Я собственноручно, не чинясь, вытолкал обоих представителей торговой братии взашей. После чего встал перед нашей эксперт-криминалисткой и вопросительно выгнул бровь.
— Ладно уж, покуда дело не закроем, друг на дружку голос не поднимать, — мрачно согласилась она. Я изогнул другую бровь, дав предыдущей расслабиться.
— Расколдую обоих, а тока нечего было им… — буркнула бабка, достала с полки глиняную баночку, выудила оттуда горсть голубоватого порошка и не глядя сыпанула под стрелецкую шапку. Надо приметить эту баночку, сообразил я, вдруг самому придётся расколдовывать в отсутствие Яги. Мгновением позже на столе в обнимку сидели Митя и Фома.
Еремеев ушёл молча, перекрестился сначала, поклон поясной отвесил, а потом уж бросился вон так, что едва дверь не вынес. Митька только чихнул и остался, он у нас к превращениям привычный — и щенком был, и петухом, и теперь вот лягушкой. Разве что в инфузорию его пока не превращали, и то лишь потому, что наша старушка и слова-то такого не знает.
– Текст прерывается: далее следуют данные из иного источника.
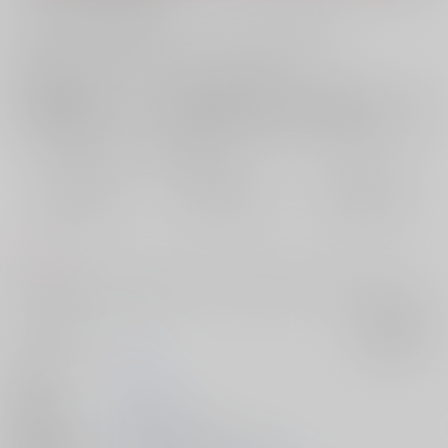
お支払い金額：
787円
+
送料+サービス料・手数料
?
お支払時期についてはこちらをご覧ください
?
店舗在庫
欲しいものリストに追加
おまとめ目安と発送目安
?
毎度便
定期便（週1)
定期便（月2)
2026/08/07から
2026/08/12から
2026/08/20から
5日以内に発送
10日以内に発送
14日以内に発送
コメント
大正軸 生存IF ある日ののんびりした日の話こちらはおまけなしです
サークル名
ジタ
入荷アラート
作家
きな
発行日
2025/07/13
種別/サイズ
同人誌 - 漫画/ Ｂ５ 26p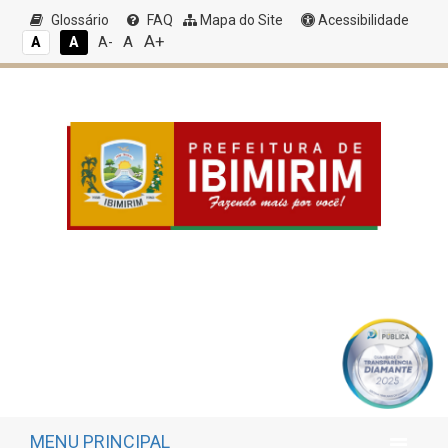
Glossário
FAQ
Mapa do Site
Acessibilidade
A+
A
A
A
A-
MENU PRINCIPAL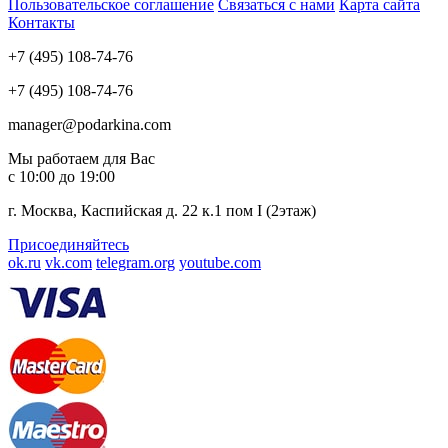
Пользовательское соглашение
Связаться с нами
Карта сайта
Контакты
+7 (495) 108-74-76
+7 (495) 108-74-76
manager@podarkina.com
Мы работаем для Вас
с 10:00 до 19:00
г. Москва, Каспийская д. 22 к.1 пом I (2этаж)
Присоединяйтесь
ok.ru
vk.com
telegram.org
youtube.com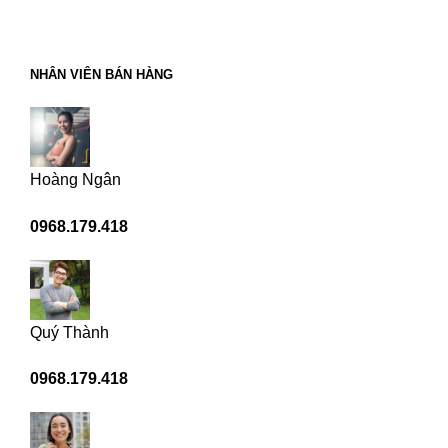
NHÂN VIÊN BÁN HÀNG
Hoàng Ngân
0968.179.418
Quý Thành
0968.179.418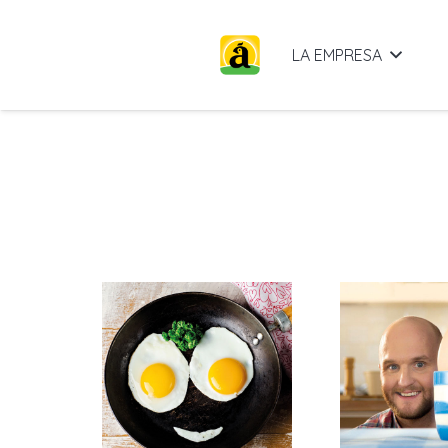
LA EMPRESA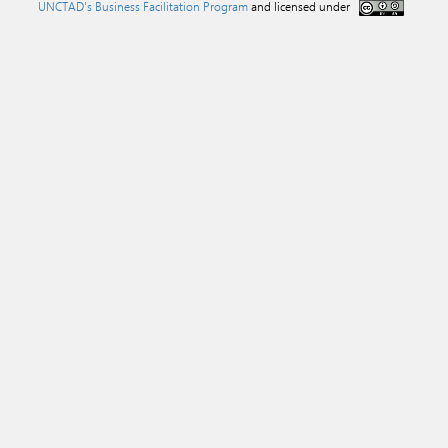
UNCTAD's Business Facilitation Program
and licensed under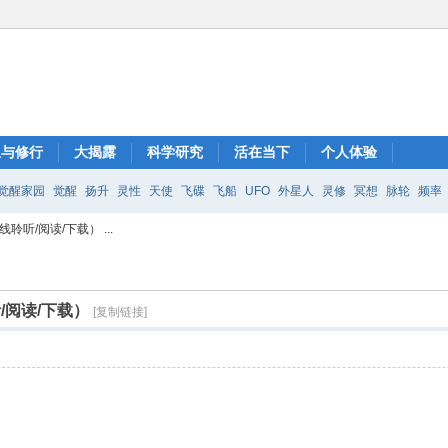
想与修行
大揭露
科学研究
活在当下
个人体验
觉醒家园
觉醒
扬升
灵性
天使
飞碟
飞船
UFO
外星人
灵修
冥想
脉轮
频率
听/阅读/下载） ...
/阅读/下载）
[复制链接]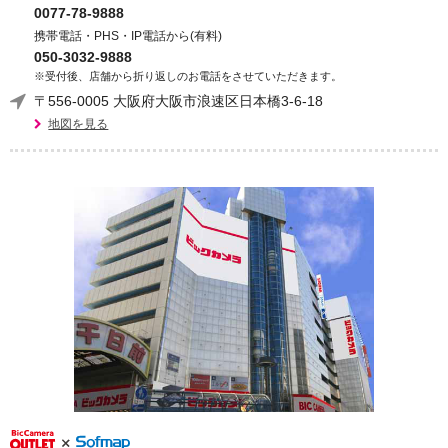
0077-78-9888
携帯電話・PHS・IP電話から(有料)
050-3032-9888
※受付後、店舗から折り返しのお電話をさせていただきます。
〒556-0005 大阪府大阪市浪速区日本橋3-6-18
地図を見る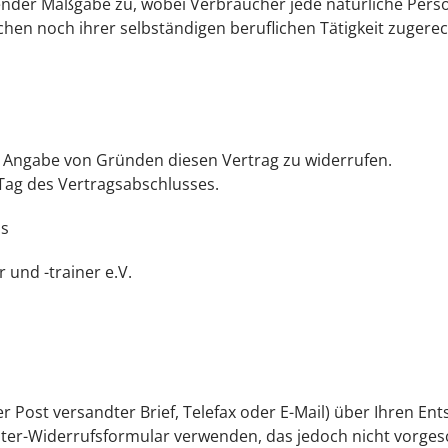
nder Maßgabe zu, wobei Verbraucher jede natürliche Person
chen noch ihrer selbständigen beruflichen Tätigkeit zuger
 Angabe von Gründen diesen Vertrag zu widerrufen.
 Tag des Vertragsabschlusses.
ns
 und -trainer e.V.
der Post versandter Brief, Telefax oder E-Mail) über Ihren En
ter-Widerrufsformular verwenden, das jedoch nicht vorgesc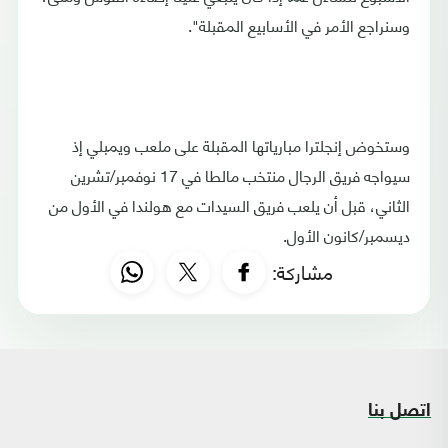
وسنراجع الأمر في الأسابيع المقبلة".
وستخوض إنجلترا مبارياتها المقبلة على ملعب ويمبلي إذ
سيواجه فريق الرجال منتخب مالطا في 17 نوفمبر/تشرين
الثاني، قبل أن يلعب فريق السيدات مع هولندا في الأول من
ديسمبر/كانون الأول.
مشاركة:
اتصل بنا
Обедали все дружно, за одним столом. Особых разговоров не вели, шуток и подколок избегали, держались негласно избранной английской линии поведения. Разговорились лишь за чаем, но ОЧЕНЬ осторожно…
— Я так кумекаю, прав ты, Никитушка, — отодвигая от Олёны земляничное варенье, начала Баба- яга. — Не след нам шумиху поднимать, дело заводить, покуда я самолично на энтот труп не налюбуюся.
— А мне, сироте, как водится, служба грозная да опасная, — торжественно приподнялся Митенька, мизинцем левой руки быстро перемещая плошку с вареньем на свою территорию. — Небось ить опять в кабак пошлёте, купцов заезжих слушать, работничков ихних спаивать, на рогах до дому ползти информации секретной ради? Так согласный я!
— Сначала нас с бабушкой на Гостиный двор отвезёшь, — сухо напомнил я, легко уводя от него варенье. — Если что понадобится — подождёшь у входа.